Separately, Irakli Tsanava, leader of the Georgian-backed 
government in Upper Abkhazia, accused the Russians of 
bringing in an additional 45 trainloads of weapons, including 
tanks, BTR armored pe
rsonnel carriers, anti-aircraft guns and 
radar, into Abkhazia.  UNOMIG confirmed that the CIS PKF were 
currently conducting a swap of BTRs on a one-for-one basis, 
but could not confirm reports that additional heavy equipment 
was entering Abkhazia. 
 
South Ossetia calm but tense following attacks 
--------------------------------------------- - 
5.  (C) The situation in South Ossetia is currently calm 
following a series of attacks and reprisals on July 3-4 
targeting Georgian and South Ossetian officials (ref C). 
Georgian media reported that two people were killed and 10 
wounded in a mortar attack on Tskhinvali on the night of July 
3, several hours after the attack on Sanakoyev's motorcade 
(ref D).  OSCE monitors confirmed that three persons were 
wounded in the attack, and its investigation into the 
incident was unable to determine the origin of the attack. 

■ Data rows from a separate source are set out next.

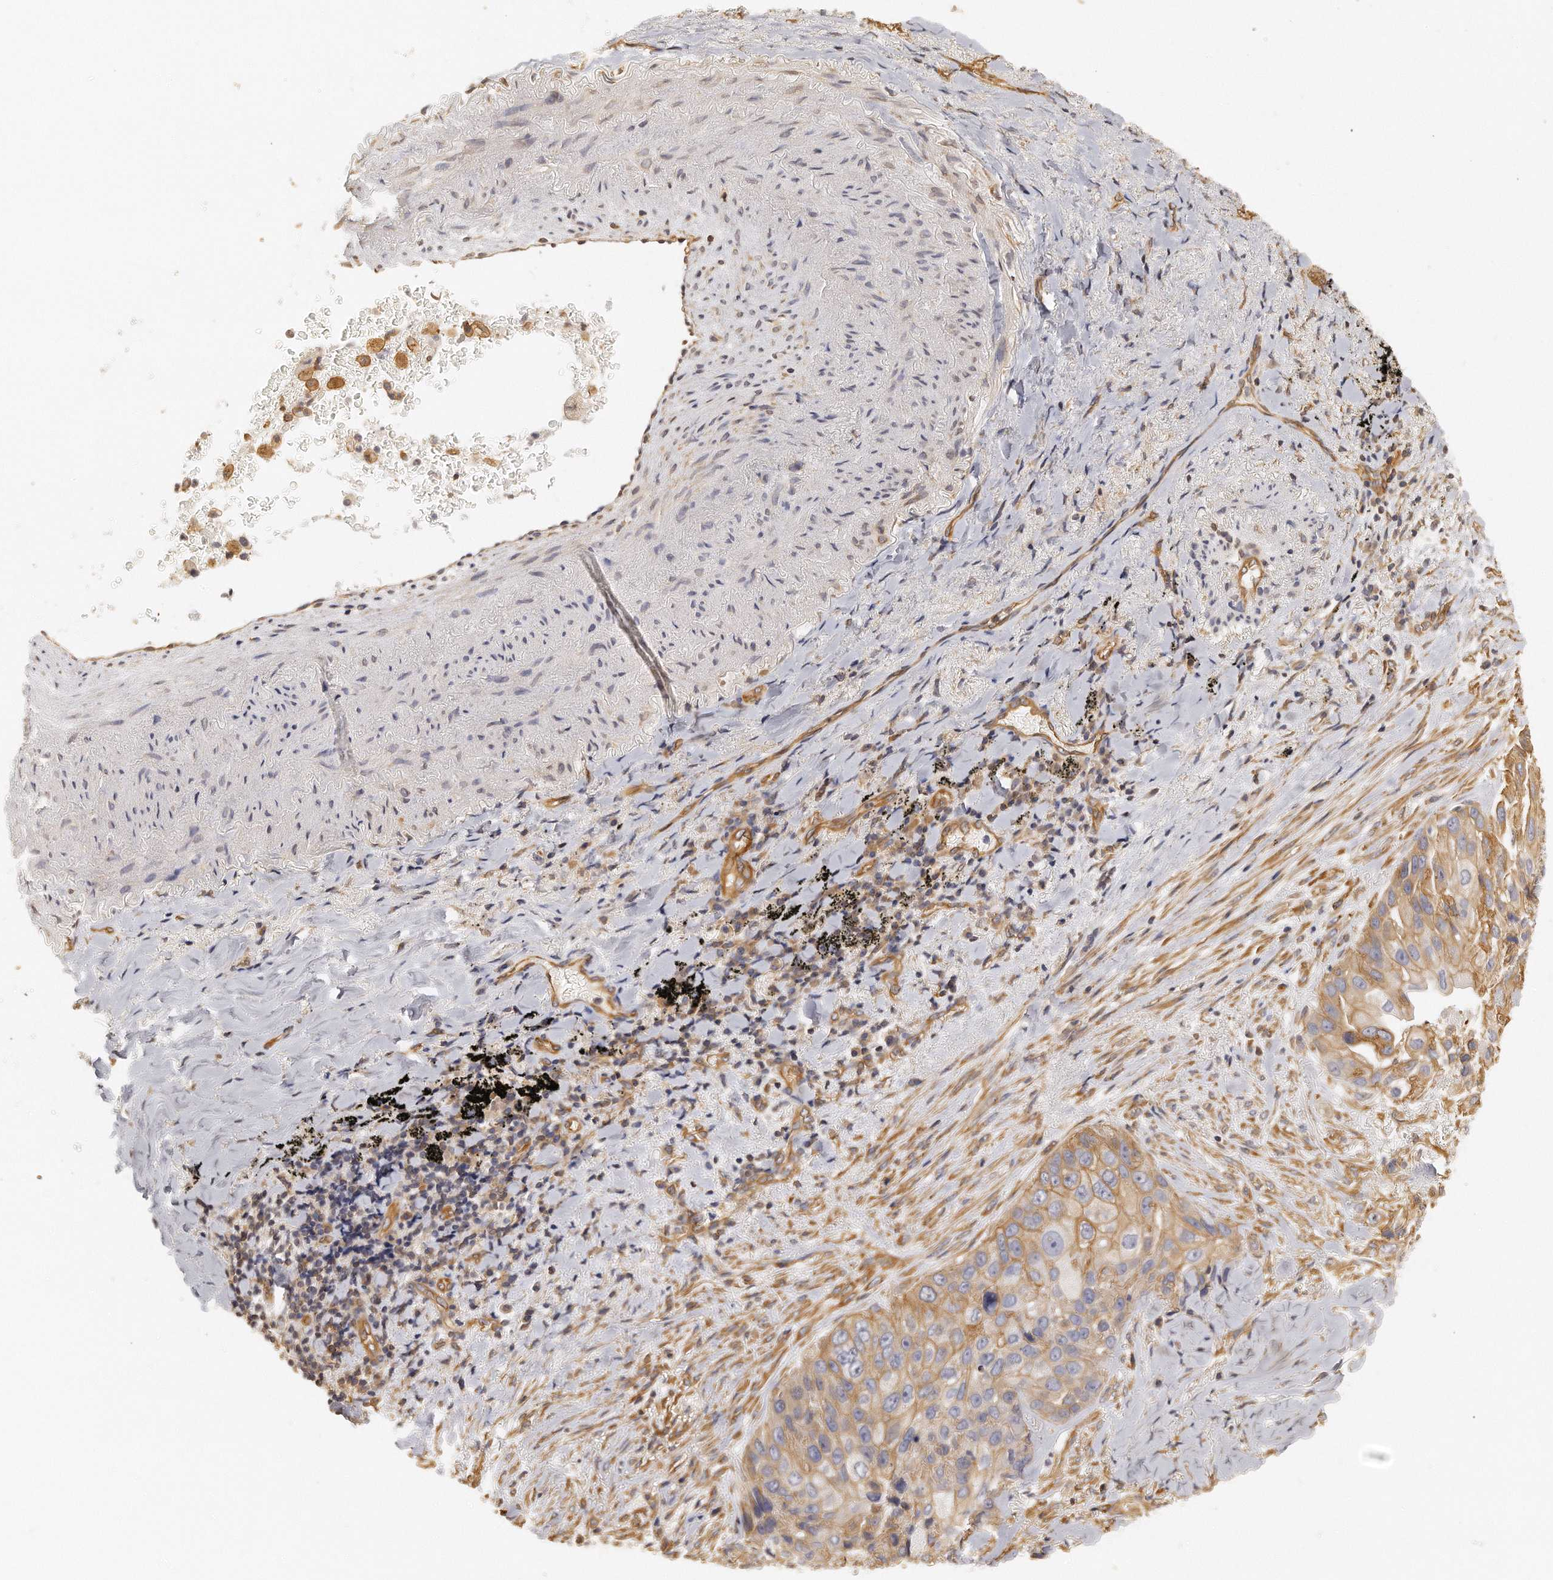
{"staining": {"intensity": "moderate", "quantity": "25%-75%", "location": "cytoplasmic/membranous"}, "tissue": "lung cancer", "cell_type": "Tumor cells", "image_type": "cancer", "snomed": [{"axis": "morphology", "description": "Squamous cell carcinoma, NOS"}, {"axis": "topography", "description": "Lung"}], "caption": "The image demonstrates staining of lung squamous cell carcinoma, revealing moderate cytoplasmic/membranous protein positivity (brown color) within tumor cells.", "gene": "CHST7", "patient": {"sex": "male", "age": 54}}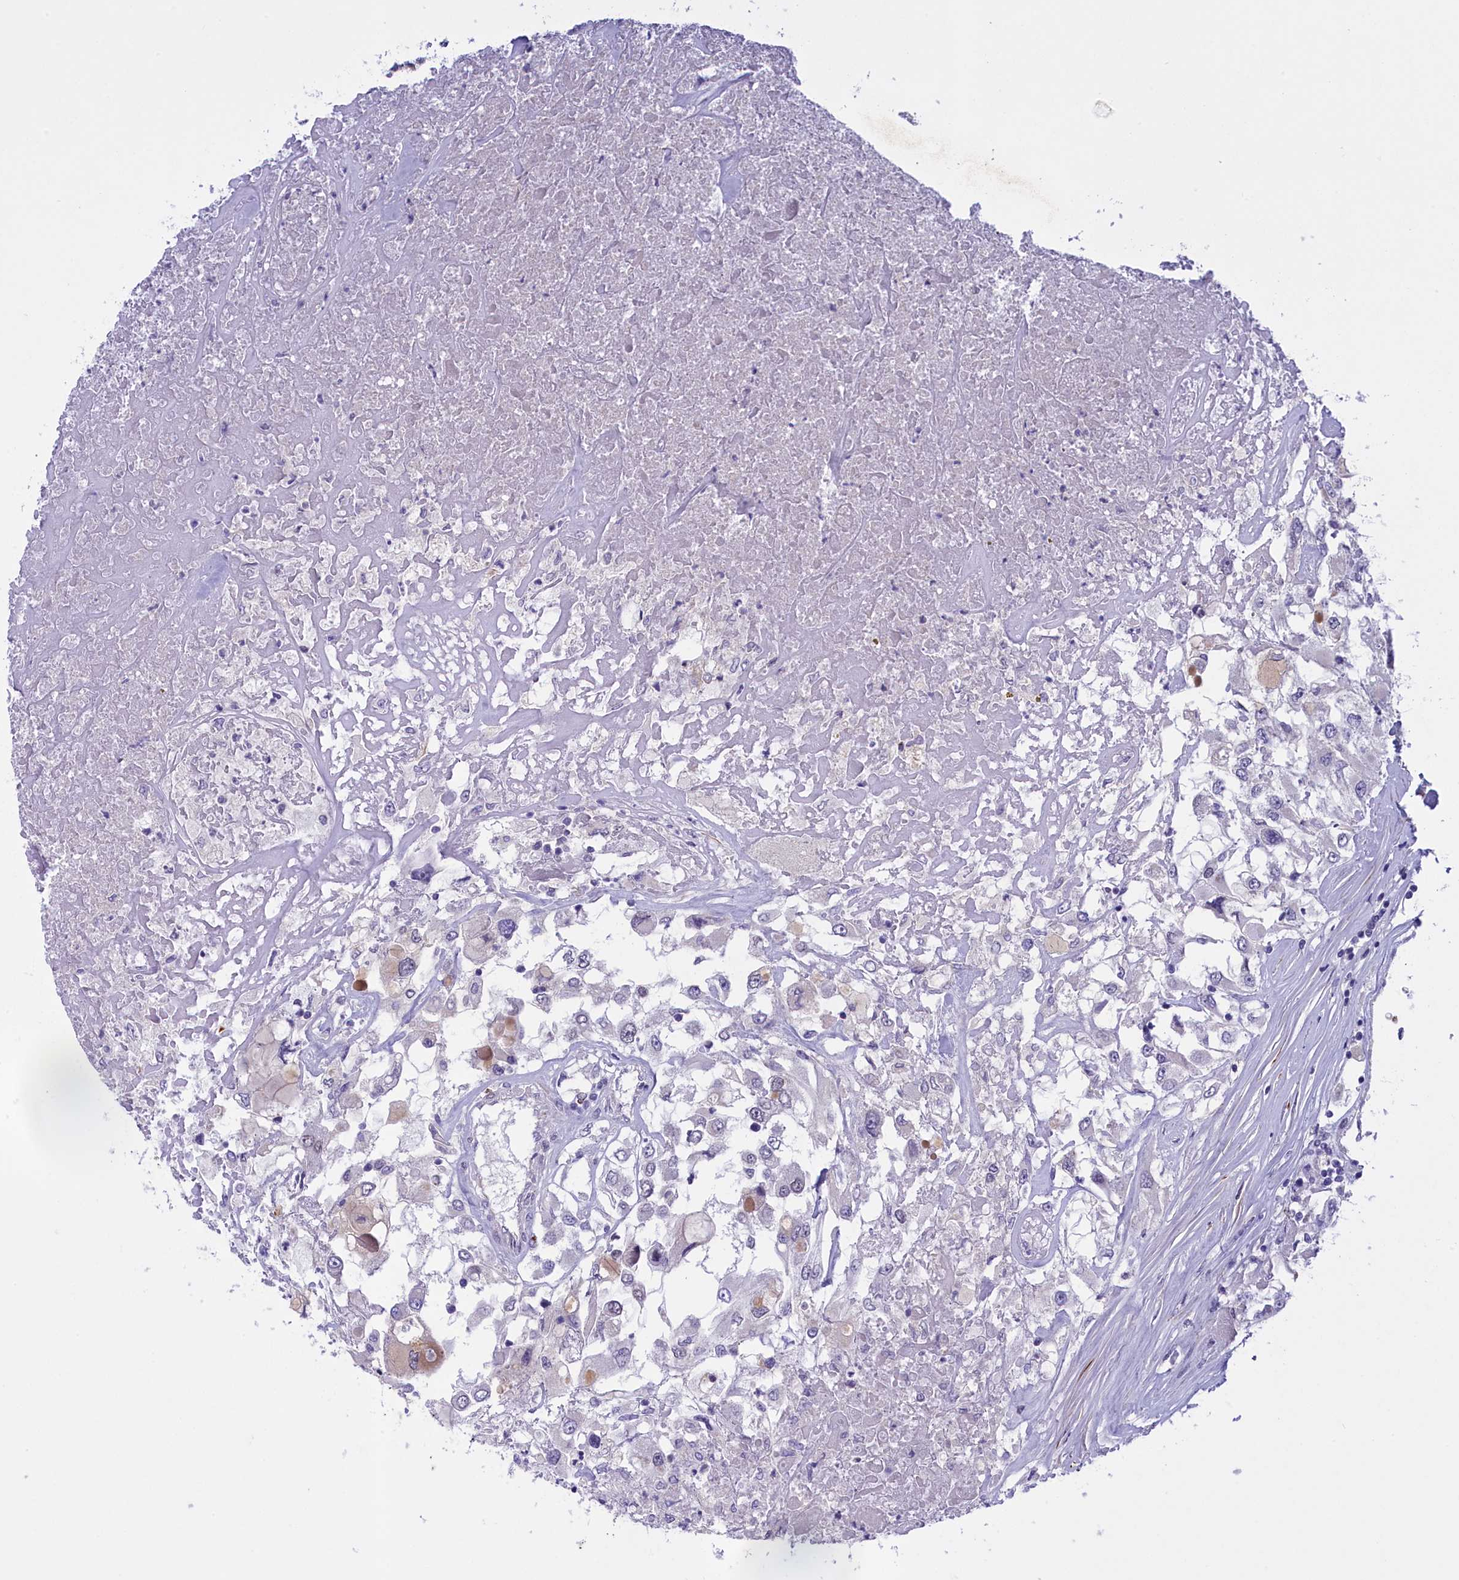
{"staining": {"intensity": "negative", "quantity": "none", "location": "none"}, "tissue": "renal cancer", "cell_type": "Tumor cells", "image_type": "cancer", "snomed": [{"axis": "morphology", "description": "Adenocarcinoma, NOS"}, {"axis": "topography", "description": "Kidney"}], "caption": "A histopathology image of human adenocarcinoma (renal) is negative for staining in tumor cells.", "gene": "FAM149B1", "patient": {"sex": "female", "age": 52}}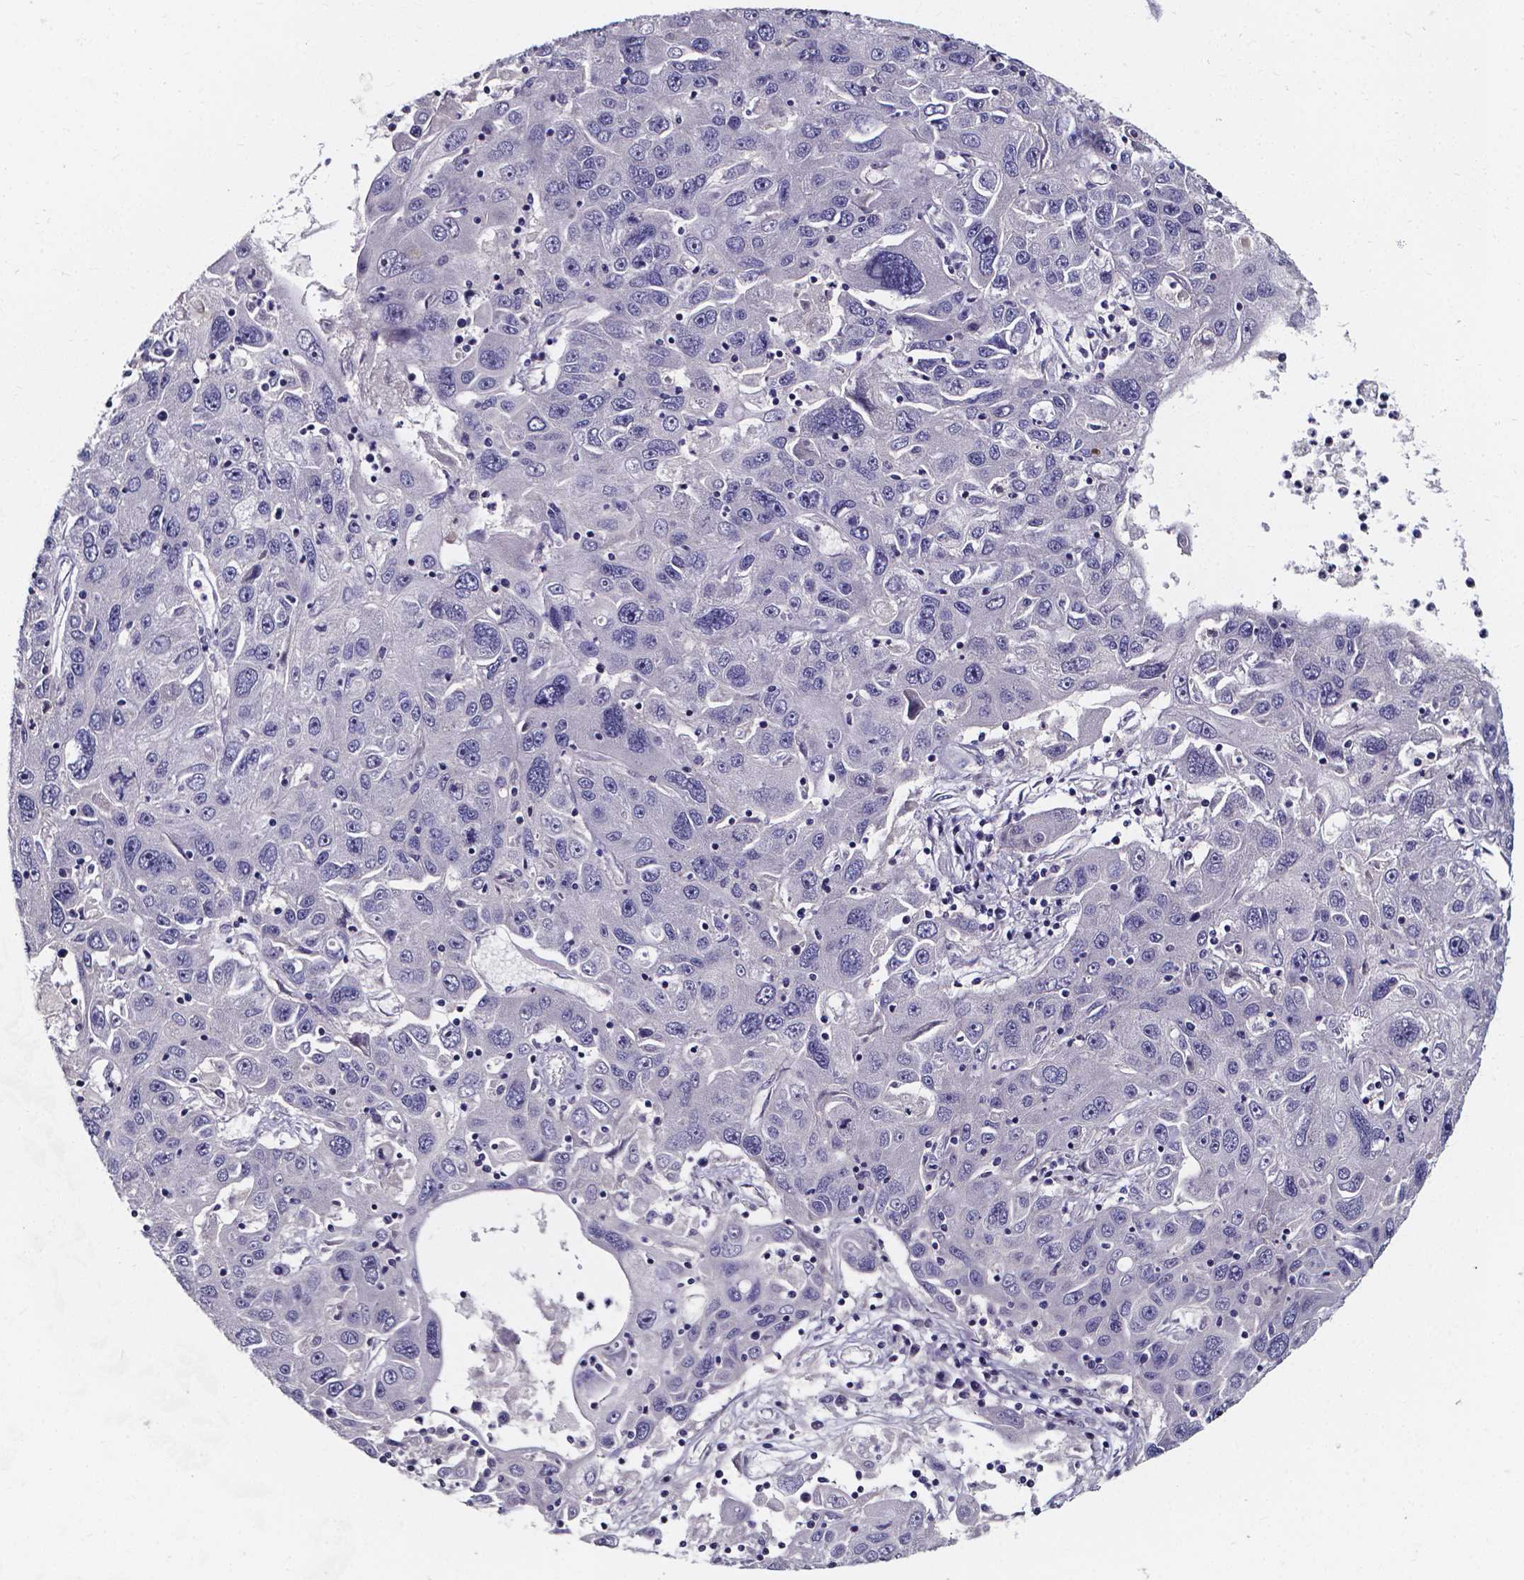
{"staining": {"intensity": "negative", "quantity": "none", "location": "none"}, "tissue": "stomach cancer", "cell_type": "Tumor cells", "image_type": "cancer", "snomed": [{"axis": "morphology", "description": "Adenocarcinoma, NOS"}, {"axis": "topography", "description": "Stomach"}], "caption": "Immunohistochemistry of human adenocarcinoma (stomach) displays no positivity in tumor cells.", "gene": "CACNG8", "patient": {"sex": "male", "age": 56}}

Subsequent gunfire was reported in the Georgian villages of 
Nuli and Kekhvi early on July 5, but there were no 
casualties.  Following the attack on Sanakoyev, the Georgian 
government temporarily withdrew its peacekeepers from the 
Joint Peacekeeping Forces (JPKF) command center in Tskhinvali 
to the Georgian village of Nikozi, shortly before the 
shelling of Tskhinvali began.  Several rounds exploded near 
the JPKF command center, fueling speculation among the 
Russian and South Ossetian peacekeepers that the Georgian 
peacekeepers knew about the attack in advance and withdrew to 
safety beforehand.  (Comment:  OSCE has no evidence of 
Georgian participation in the attacks or that the Georgian 
PKF knew about the attack in advance, but expressed concern 
that the Russian and South Ossetian suspicions will poison 
the atmosphere of trust that had been developing between the 
members of the JPKF prior to the latest incidents.  End 
comment). 
 
6.  (C) Following the events of July 3-4, Georgian media 
reported accusations from both sides concerning the movement 
of additional heavy military equipment into the security 
zone.  OSCE is currently investigating reports that the South 
Ossetians have brought in four D40 howitzers, 11 BMP armored 
personnel carriers and six ZU-23 anti-aircraft guns into the 
zone.  South Ossetian de-facto interior minister Mikheil 
Mindzayev also accused Georgia of bringing in heavy military 
hardware to "bomb" residential areas.  OSCE confirmed the 
presence of two new Georgian BMPs armed with ZU-23 
anti-aircraft guns (Note: the ZU-23, when mounted on a BMP, 
can be used to target ground forces and is considered a heavy 
weapon.  End note).  OSCE reported on July 7 that the 
Georgians were in the process of withdrawing the two 
ZU-23-armed BMPs, which are considered heavy weaponry and 
thus in violation of the cease-fire agreement.